* DOCUMENT PASSAGE
- - - - - - -
The study, published online in the journal Development and Psychopathology, followed infants who weighed between 580 and 1000 grams at birth. The cohort was initiated by Saroj Saigal in the Department of Pediatrics in the late 1970’s and has been prospectively followed over four decades.
Birth size is a rough indicator of the quality of the perinatal environment, explain researchers. The fetus adapts to cope with the adverse conditions leading to small birth size, which in turn may result in long-lasting changes in the epigenome. The epigenome is the dimension of genomic control that influences gene expression and, ultimately, physiology.
The scientists studied what are known as epigenetic adaptations to early environmental stress.
Being born small and extremely preterm exposes infants to early loss of the protective environment of the womb, postnatal separation from the mother, and life-saving but invasive medical procedures in the hospital. Infant boys are especially vulnerable to these stresses, and respond differently to them than infant girls.
“Premature birth is profoundly traumatic for infants,” says Karen Mathewson, a research associate and lead author of the study, who conducted the work with Louis Schmidt, a professor in the Department of Psychology, Neuroscience & Behaviour at McMaster, and Patrick McGowan, an associate professor in the Department of Biological Sciences at the University of Toronto.
“They are simply not ready to lose the safety and protection of the womb or to be separated from the mother. Later in life, problems affecting cognition, emotion, and physical health may develop for some of them,” Mathewson says.
For the study, researchers analyzed DNA samples from cheek swabs taken from 45 adults born at extremely low birth weight (ELBW) in the early days of neonatal intensive care, and a comparison group of adults born at normal birth weight, when both groups were in their early thirties.
- - - - - - -
* DATASET EXCERPTS

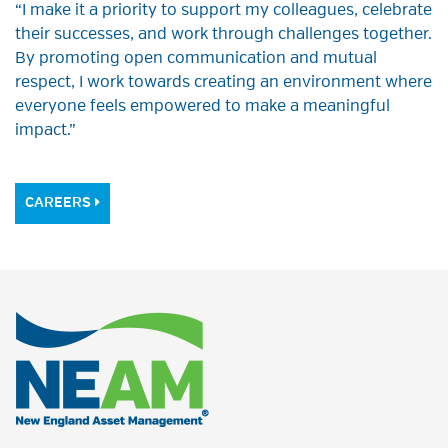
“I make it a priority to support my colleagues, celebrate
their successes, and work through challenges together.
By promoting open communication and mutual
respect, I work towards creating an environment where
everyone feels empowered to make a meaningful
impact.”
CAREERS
- - - - - - -
* QUESTIONS ON THE MATERIAL
- 1) In the passage about the birth-weight study, how much did the infants in the cohort weigh at birth?
- 2) List every person named in the passage about the birth-weight study.
- 3) Carry on the passage about the birth-weight study from its last sentence.

* RESPONSES TO THE EXERCISE
- 1) Between 580 and 1000 grams.

- 2) Saroj Saigal, Karen Mathewson, Louis Schmidt, Patrick McGowan

- 3)
Mathewson and her team examined DNA methylation (DNAm) levels at 850,000 sites across the genome of each adult in the study. They found multiple sex differences in DNAm in both groups (outside the sex chromosomes), but the number was hugely exaggerated in the ELBW group at nearly 78,000 sites, versus 3,400 sites in the normal birth weight adults. There were also more than 1,350 differences between ELBW men and control men, but women showed almost no differences.
Extreme perinatal adversity appeared to elicite wide-ranging epigenetic changes in men that remained detectable years later. Not only did males born extremely preterm differ greatly from females, they differed significantly from other males.
“The changes in the DNAm profile are a biological record of the past that stretches back to development in the womb. Yet they were still evident in men decades after their exposure to extreme adversity so early in life,” says Mathewson.
The DNAm differences between ELBW men and control men were located on genes related to cellular and metabolic processes, neuron development, and interneuron communication, suggesting the possibility of altered long-term physical and mental health in males born extremely preterm.
Precisely how altered DNAm patterns may influence future health is an important follow-up question. The research team recently received additional funding to study how DNAm patterns change over time in adults born at ELBW, and whether they are linked to long-term health or age-related decline.